Assignment ->
Within the material below, how many lines contain the word "unpaired"? Give that number only.

○ ○ ○ ○ ○ ○ ○

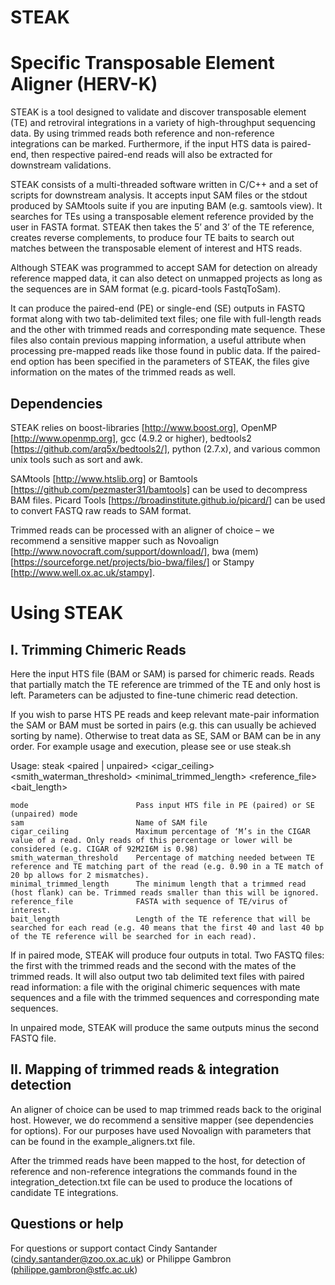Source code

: # STEAK
Specific Transposable Element Aligner (HERV-K)
====================
STEAK is a tool designed to validate and discover transposable element (TE) and retroviral integrations in a variety of high-throughput sequencing data. By using trimmed reads both reference and non-reference integrations can be marked. Furthermore, if the input HTS data is paired-end, then respective paired-end reads will also be extracted for downstream validations.

STEAK consists of a multi-threaded software written in C/C++ and a set of scripts for downstream analysis. It accepts input SAM files or the stdout produced by SAMtools suite if you are inputing BAM (e.g. samtools view). It searches for TEs using a transposable element reference provided by the user in FASTA format. STEAK then takes the 5’ and 3’ of the TE reference, creates reverse complements, to produce four TE baits to search out matches between the transposable element of interest and HTS reads.

Although STEAK was programmed to accept SAM for detection on already reference mapped data, it can also detect on unmapped projects as long as the sequences are in SAM format (e.g. picard-tools FastqToSam).

It can produce the paired-end (PE) or single-end (SE) outputs in FASTQ format along with two tab-delimited text files; one file with full-length reads and the other with trimmed reads and corresponding mate sequence. These files also contain previous mapping information, a useful attribute when processing pre-mapped reads like those found in public data. If the paired-end option has been specified in the parameters of STEAK, the files give information on the mates of the trimmed reads as well.

Dependencies
-------------
STEAK relies on boost-libraries [http://www.boost.org], OpenMP [http://www.openmp.org], gcc (4.9.2 or higher), bedtools2 [https://github.com/arq5x/bedtools2/], python (2.7.x), and various common unix tools such as sort and awk. 

SAMtools [http://www.htslib.org] or Bamtools [https://github.com/pezmaster31/bamtools] can be used to decompress BAM files. Picard Tools [https://broadinstitute.github.io/picard/] can be used to convert FASTQ raw reads to SAM format.

Trimmed reads can be processed with an aligner of choice – we recommend a sensitive mapper such as Novoalign [http://www.novocraft.com/support/download/], bwa (mem) [https://sourceforge.net/projects/bio-bwa/files/] or Stampy [http://www.well.ox.ac.uk/stampy].

Using STEAK
================
I. Trimming Chimeric Reads
---------------------------

Here the input HTS file (BAM or SAM) is parsed for chimeric reads. Reads that partially match the TE reference are trimmed of the TE and only host is left. Parameters can be adjusted to fine-tune chimeric read detection. 

If you wish to parse HTS PE reads and keep relevant mate-pair information the SAM or BAM must be sorted in pairs (e.g. this can usually be achieved sorting by name).  Otherwise to treat data as SE, SAM or BAM can be in any order. For example usage and execution, please see or use steak.sh

Usage: steak <paired | unpaired> <sam> <cigar_ceiling> <smith_waterman_threshold> <minimal_trimmed_length> <reference_file> <bait_length>

	mode						Pass input HTS file in PE (paired) or SE (unpaired) mode
    sam         				Name of SAM file
    cigar_ceiling      			Maximum percentage of ‘M’s in the CIGAR value of a read. Only reads of this percentage or lower will be considered (e.g. CIGAR of 92M2I6M is 0.98)
    smith_waterman_threshold    Percentage of matching needed between TE reference and TE matching part of the read (e.g. 0.90 in a TE match of 20 bp allows for 2 mismatches).
	minimal_trimmed_length   	The minimum length that a trimmed read (host flank) can be. Trimmed reads smaller than this will be ignored.
    reference_file         		FASTA with sequence of TE/virus of interest.
    bait_length        			Length of the TE reference that will be searched for each read (e.g. 40 means that the first 40 and last 40 bp of the TE reference will be searched for in each read).

    
If in paired mode, STEAK will produce four outputs in total. Two FASTQ files: the first with the trimmed reads and the second with the mates of the trimmed reads. It will also output two tab delimited text files with paired read information: a file with the original chimeric sequences with mate sequences and a file with the trimmed sequences and corresponding mate sequences. 

In unpaired mode, STEAK will produce the same outputs minus the second FASTQ file.


II. Mapping of trimmed reads & integration detection
-----------------------------------------------------

An aligner of choice can be used to map trimmed reads back to the original host. However, we do recommend a sensitive mapper (see dependencies for options). For our purposes have used Novoalign with parameters that can be found in the example_aligners.txt file.

After the trimmed reads have been mapped to the host, for detection of reference and non-reference integrations the commands found in the integration_detection.txt file can be used to produce the locations of candidate TE integrations.


Questions or help
-----------------
For questions or support contact Cindy Santander (cindy.santander@zoo.ox.ac.uk) or Philippe Gambron (philippe.gambron@stfc.ac.uk)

○ ○ ○ ○ ○ ○ ○

Task result ->
3